__What to do__
Scan the entries that follow and copy out every line containing "Sthrn".

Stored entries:
[Start of Attachment]

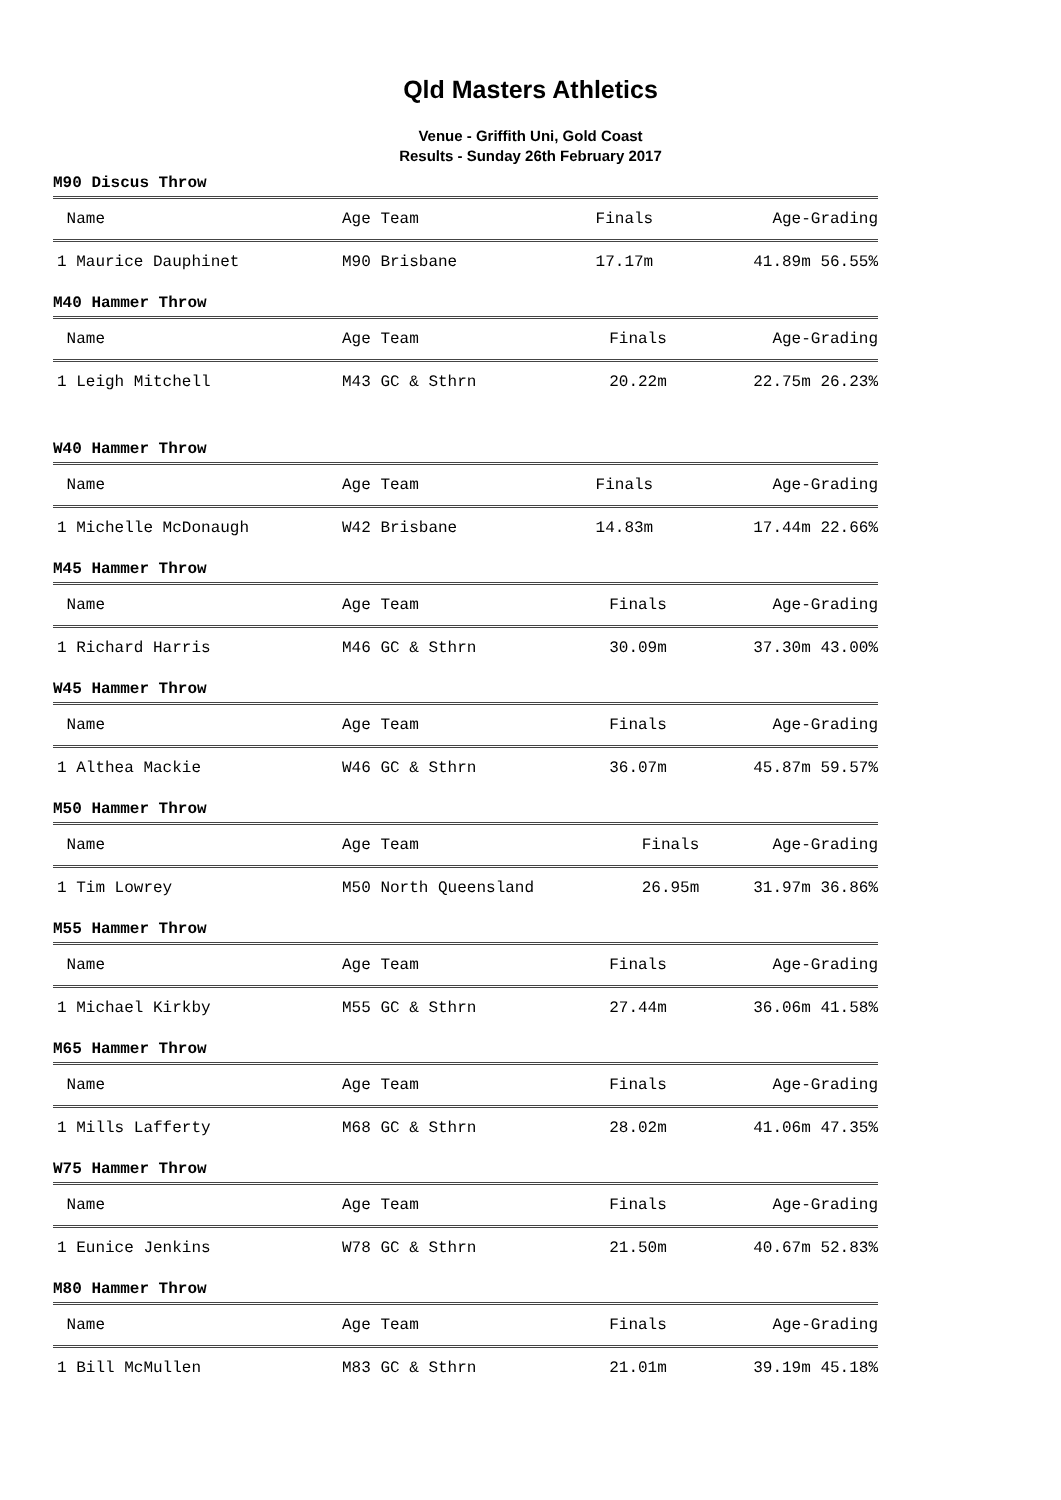Qld Masters Athletics
Venue - Griffith Uni, Gold Coast
Results - Sunday 26th February 2017
M90 Discus Throw
| Name | Age Team | Finals | Age-Grading |
| --- | --- | --- | --- |
| 1 Maurice Dauphinet | M90 Brisbane | 17.17m | 41.89m 56.55% |
M40 Hammer Throw
| Name | Age Team | Finals | Age-Grading |
| --- | --- | --- | --- |
| 1 Leigh Mitchell | M43 GC & Sthrn | 20.22m | 22.75m 26.23% |
W40 Hammer Throw
| Name | Age Team | Finals | Age-Grading |
| --- | --- | --- | --- |
| 1 Michelle McDonaugh | W42 Brisbane | 14.83m | 17.44m 22.66% |
M45 Hammer Throw
| Name | Age Team | Finals | Age-Grading |
| --- | --- | --- | --- |
| 1 Richard Harris | M46 GC & Sthrn | 30.09m | 37.30m 43.00% |
W45 Hammer Throw
| Name | Age Team | Finals | Age-Grading |
| --- | --- | --- | --- |
| 1 Althea Mackie | W46 GC & Sthrn | 36.07m | 45.87m 59.57% |
M50 Hammer Throw
| Name | Age Team | Finals | Age-Grading |
| --- | --- | --- | --- |
| 1 Tim Lowrey | M50 North Queensland | 26.95m | 31.97m 36.86% |
M55 Hammer Throw
| Name | Age Team | Finals | Age-Grading |
| --- | --- | --- | --- |
| 1 Michael Kirkby | M55 GC & Sthrn | 27.44m | 36.06m 41.58% |
M65 Hammer Throw
| Name | Age Team | Finals | Age-Grading |
| --- | --- | --- | --- |
| 1 Mills Lafferty | M68 GC & Sthrn | 28.02m | 41.06m 47.35% |
W75 Hammer Throw
| Name | Age Team | Finals | Age-Grading |
| --- | --- | --- | --- |
| 1 Eunice Jenkins | W78 GC & Sthrn | 21.50m | 40.67m 52.83% |
M80 Hammer Throw
| Name | Age Team | Finals | Age-Grading |
| --- | --- | --- | --- |
| 1 Bill McMullen | M83 GC & Sthrn | 21.01m | 39.19m 45.18% |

[End of Attachment]

__Solved exercise__
| 1 Leigh Mitchell | M43 GC & Sthrn | 20.22m | 22.75m 26.23% |
| 1 Richard Harris | M46 GC & Sthrn | 30.09m | 37.30m 43.00% |
| 1 Althea Mackie | W46 GC & Sthrn | 36.07m | 45.87m 59.57% |
| 1 Michael Kirkby | M55 GC & Sthrn | 27.44m | 36.06m 41.58% |
| 1 Mills Lafferty | M68 GC & Sthrn | 28.02m | 41.06m 47.35% |
| 1 Eunice Jenkins | W78 GC & Sthrn | 21.50m | 40.67m 52.83% |
| 1 Bill McMullen | M83 GC & Sthrn | 21.01m | 39.19m 45.18% |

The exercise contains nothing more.